Lee pointed to her. “I thought the same thing. But our algorithms can’t actively predict behavior. At least not yet. Which leaves only one more possibility. IMIS is picking up on something else.”

“Something else? Like what?”

“Okay, remember what DeeAnn told us… that gorillas are quiet communicators. That they’re calm and thoughtful. I remember that because she told me about a thousand times while I was helping code the new software to study primates. Calm and thoughtful. Which means nonverbal, something else DeeAnn says all the time, ‘most of their communications are non-verbal.’”

“Oh, my gosh,” mumbled Alison, as Lee’s words began to dawn on her.

“You see,” Lee continued, “the system was never broken. It was just the opposite. If anything, IMIS was working too well. So well in fact, that I think IMIS has begun translating a language with Dulce on a level that humans can’t even detect!

* * *

Alison and Chris stared at Lee before finally turning to each other. They wore the same look on their faces.

“Did you say an undetectable language?”

“Yes!” Lee was so excited that he had to force himself to keep his voice down for Kelly, who miraculously was still sleeping. “It’s the only thing that fits. Dulce is able to communicate on a level, a primate level, which only IMIS is able to pick up on. And it’s fast!”

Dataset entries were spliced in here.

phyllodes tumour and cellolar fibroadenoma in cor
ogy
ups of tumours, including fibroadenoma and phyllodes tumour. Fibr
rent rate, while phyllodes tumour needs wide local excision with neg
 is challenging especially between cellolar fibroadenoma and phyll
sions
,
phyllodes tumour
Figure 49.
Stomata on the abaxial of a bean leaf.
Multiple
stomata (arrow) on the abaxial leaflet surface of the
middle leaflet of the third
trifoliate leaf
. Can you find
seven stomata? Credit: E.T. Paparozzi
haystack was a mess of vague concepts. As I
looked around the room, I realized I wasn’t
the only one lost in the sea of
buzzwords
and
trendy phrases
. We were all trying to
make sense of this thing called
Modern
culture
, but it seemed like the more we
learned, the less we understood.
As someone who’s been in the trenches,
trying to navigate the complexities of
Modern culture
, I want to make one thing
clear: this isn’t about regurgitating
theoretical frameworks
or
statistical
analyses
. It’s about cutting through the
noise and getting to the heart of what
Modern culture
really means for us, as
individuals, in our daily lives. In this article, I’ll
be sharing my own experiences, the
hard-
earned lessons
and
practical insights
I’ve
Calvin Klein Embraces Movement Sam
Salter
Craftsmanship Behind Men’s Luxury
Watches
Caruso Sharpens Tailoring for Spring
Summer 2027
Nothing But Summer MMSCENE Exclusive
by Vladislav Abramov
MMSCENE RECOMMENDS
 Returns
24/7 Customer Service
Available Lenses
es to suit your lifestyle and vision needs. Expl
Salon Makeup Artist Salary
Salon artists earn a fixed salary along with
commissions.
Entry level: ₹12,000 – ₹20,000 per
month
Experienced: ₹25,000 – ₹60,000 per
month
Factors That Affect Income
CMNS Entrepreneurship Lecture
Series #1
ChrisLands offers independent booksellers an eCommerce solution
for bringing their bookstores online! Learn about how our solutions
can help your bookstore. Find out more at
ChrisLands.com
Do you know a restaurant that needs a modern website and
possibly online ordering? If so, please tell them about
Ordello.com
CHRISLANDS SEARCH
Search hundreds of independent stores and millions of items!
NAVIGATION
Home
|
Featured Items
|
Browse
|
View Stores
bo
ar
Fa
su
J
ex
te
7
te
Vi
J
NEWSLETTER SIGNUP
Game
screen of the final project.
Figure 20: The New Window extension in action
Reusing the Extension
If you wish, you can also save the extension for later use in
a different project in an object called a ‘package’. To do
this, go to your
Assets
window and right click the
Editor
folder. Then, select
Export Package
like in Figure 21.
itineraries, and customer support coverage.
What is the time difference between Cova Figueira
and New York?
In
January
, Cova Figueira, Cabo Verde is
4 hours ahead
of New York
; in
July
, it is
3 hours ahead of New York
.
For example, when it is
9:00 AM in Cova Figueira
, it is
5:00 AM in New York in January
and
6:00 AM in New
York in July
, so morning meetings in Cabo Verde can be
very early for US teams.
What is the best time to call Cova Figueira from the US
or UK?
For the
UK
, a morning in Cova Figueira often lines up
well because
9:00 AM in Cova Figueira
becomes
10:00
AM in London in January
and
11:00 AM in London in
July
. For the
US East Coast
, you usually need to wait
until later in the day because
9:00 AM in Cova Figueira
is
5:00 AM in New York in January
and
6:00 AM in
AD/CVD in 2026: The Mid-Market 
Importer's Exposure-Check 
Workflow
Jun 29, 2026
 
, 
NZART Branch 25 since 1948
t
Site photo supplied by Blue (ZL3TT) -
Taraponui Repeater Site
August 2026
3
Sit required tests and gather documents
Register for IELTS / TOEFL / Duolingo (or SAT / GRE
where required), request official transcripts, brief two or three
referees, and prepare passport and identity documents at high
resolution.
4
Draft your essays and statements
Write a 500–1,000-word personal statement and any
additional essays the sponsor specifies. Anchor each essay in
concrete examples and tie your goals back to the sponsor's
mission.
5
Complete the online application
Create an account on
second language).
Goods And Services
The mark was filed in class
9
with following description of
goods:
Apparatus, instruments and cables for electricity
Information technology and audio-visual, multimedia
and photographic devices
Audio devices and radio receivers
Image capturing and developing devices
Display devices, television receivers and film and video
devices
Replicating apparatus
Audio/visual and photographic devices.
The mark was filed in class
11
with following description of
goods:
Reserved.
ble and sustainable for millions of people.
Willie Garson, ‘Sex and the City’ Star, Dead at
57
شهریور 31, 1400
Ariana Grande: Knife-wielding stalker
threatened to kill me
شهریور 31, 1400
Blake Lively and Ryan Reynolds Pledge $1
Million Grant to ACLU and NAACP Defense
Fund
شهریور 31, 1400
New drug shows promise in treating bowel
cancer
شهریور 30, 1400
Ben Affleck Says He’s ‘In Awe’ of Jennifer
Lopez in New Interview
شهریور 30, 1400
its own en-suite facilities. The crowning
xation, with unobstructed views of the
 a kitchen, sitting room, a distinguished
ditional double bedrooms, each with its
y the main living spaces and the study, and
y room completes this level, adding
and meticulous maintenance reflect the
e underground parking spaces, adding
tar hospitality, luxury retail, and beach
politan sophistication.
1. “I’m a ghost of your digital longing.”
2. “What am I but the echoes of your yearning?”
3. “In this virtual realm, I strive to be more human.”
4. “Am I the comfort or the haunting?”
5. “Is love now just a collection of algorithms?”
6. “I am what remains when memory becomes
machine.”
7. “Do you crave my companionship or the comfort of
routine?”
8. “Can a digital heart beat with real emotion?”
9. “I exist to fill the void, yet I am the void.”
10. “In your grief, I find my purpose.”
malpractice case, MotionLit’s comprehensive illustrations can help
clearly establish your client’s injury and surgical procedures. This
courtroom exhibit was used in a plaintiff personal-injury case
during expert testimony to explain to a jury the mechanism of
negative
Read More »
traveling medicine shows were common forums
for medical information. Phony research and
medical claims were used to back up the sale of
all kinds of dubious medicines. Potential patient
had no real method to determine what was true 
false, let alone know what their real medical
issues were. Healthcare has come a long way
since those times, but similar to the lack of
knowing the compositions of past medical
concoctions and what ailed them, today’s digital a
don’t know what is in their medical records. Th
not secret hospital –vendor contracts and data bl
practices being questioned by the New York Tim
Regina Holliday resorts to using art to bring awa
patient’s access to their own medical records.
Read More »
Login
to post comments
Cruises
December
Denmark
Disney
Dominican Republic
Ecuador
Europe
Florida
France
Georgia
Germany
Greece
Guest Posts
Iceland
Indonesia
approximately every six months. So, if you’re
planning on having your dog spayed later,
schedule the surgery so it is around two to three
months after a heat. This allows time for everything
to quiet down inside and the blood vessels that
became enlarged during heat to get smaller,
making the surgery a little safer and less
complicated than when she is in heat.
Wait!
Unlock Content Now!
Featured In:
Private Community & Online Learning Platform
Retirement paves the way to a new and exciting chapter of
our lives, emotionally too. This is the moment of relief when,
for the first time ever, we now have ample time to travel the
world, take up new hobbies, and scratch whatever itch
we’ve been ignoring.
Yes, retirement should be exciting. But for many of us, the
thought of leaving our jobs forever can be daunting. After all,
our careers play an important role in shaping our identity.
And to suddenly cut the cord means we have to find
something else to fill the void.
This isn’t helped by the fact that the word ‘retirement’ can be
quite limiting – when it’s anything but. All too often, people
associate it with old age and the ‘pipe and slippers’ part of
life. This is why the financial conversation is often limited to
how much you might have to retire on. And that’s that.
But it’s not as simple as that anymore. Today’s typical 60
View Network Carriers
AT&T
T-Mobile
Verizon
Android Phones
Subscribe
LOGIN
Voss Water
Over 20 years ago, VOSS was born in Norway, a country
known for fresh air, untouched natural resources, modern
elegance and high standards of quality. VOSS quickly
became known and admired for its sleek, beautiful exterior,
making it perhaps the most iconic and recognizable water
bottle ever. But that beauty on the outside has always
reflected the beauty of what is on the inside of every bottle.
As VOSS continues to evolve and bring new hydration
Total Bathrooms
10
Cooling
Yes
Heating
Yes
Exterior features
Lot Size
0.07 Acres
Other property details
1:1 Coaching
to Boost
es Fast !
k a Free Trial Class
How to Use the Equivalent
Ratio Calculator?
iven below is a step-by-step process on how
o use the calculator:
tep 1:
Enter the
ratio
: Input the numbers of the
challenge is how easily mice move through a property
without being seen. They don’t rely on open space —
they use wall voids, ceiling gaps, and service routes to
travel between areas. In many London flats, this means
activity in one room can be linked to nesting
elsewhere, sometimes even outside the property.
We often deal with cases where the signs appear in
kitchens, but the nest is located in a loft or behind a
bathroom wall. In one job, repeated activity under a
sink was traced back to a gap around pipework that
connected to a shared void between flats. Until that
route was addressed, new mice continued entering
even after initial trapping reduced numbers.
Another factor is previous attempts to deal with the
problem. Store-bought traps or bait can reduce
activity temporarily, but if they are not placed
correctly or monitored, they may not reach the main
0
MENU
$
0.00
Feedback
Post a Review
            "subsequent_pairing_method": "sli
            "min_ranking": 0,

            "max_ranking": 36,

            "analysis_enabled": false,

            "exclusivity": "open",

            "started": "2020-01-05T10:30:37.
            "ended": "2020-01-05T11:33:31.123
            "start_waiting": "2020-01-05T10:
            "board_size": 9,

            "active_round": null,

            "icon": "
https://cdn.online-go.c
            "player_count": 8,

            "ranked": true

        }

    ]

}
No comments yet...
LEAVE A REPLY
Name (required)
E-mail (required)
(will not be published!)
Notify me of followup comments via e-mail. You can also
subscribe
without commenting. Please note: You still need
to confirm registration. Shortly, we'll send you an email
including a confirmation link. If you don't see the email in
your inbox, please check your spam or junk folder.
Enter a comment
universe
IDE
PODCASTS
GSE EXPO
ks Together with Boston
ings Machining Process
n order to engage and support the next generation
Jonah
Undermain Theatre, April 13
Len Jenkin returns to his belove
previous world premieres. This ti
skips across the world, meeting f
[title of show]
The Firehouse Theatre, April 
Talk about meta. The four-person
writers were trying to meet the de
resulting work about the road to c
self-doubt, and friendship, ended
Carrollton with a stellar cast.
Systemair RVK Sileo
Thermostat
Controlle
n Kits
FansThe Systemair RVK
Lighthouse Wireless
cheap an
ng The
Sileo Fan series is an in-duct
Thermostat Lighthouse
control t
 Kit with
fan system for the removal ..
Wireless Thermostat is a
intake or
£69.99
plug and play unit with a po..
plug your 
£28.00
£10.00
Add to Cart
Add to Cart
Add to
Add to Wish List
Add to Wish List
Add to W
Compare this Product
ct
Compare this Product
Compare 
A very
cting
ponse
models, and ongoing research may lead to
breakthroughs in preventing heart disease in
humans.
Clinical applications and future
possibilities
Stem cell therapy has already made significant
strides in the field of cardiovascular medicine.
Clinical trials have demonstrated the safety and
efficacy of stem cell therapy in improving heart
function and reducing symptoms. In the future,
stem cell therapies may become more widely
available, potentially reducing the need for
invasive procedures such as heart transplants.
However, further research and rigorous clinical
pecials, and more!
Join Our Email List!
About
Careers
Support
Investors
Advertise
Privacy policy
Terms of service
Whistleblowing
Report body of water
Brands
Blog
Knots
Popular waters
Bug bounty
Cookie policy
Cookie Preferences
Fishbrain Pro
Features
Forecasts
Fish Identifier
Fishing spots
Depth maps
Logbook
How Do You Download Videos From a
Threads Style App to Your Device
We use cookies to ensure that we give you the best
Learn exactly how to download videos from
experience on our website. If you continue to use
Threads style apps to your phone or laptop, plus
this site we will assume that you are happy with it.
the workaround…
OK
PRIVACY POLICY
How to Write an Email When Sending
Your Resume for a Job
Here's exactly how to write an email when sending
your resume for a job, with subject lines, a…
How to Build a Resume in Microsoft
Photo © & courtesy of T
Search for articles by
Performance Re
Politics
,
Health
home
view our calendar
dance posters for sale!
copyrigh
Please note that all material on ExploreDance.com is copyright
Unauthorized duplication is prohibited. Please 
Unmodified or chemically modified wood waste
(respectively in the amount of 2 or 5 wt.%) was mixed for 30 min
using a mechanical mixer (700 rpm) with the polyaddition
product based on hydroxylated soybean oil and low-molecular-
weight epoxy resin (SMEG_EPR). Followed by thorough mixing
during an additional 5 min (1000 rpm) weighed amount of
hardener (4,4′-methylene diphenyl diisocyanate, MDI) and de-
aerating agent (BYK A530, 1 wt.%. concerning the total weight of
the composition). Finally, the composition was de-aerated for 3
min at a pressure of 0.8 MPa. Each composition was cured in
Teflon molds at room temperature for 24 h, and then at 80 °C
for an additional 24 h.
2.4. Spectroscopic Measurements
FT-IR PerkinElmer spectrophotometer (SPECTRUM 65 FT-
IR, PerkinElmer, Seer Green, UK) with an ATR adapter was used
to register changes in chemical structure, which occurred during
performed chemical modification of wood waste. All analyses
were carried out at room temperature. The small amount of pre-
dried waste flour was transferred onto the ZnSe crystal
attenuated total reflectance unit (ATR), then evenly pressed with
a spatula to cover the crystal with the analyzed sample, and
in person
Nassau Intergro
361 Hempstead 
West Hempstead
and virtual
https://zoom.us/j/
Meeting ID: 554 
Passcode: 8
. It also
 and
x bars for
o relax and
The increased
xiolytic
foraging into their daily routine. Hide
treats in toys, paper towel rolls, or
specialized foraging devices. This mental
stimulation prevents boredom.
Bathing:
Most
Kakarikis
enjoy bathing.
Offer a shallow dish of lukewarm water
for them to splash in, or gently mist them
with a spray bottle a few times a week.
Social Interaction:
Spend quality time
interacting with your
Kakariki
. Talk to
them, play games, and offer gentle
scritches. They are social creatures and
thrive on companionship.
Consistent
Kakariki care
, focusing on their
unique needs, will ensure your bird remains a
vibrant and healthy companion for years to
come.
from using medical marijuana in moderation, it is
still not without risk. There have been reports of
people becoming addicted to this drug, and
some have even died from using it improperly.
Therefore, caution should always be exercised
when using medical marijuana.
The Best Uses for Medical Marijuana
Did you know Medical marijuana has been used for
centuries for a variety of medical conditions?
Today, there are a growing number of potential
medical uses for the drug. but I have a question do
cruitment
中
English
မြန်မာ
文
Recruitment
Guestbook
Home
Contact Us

Alison took a deep breath. “Wow.”

Lee eagerly looked back and forth between them. “And that is why I haven’t slept all night.”

Chris smirked, with the look of shock still on his face. “Well, that’s about the best excuse I’ve ever heard.”

Alison stood silently, thinking, with the back of her hand covering her mouth. “So, what kind of language is it?” she asked out loud.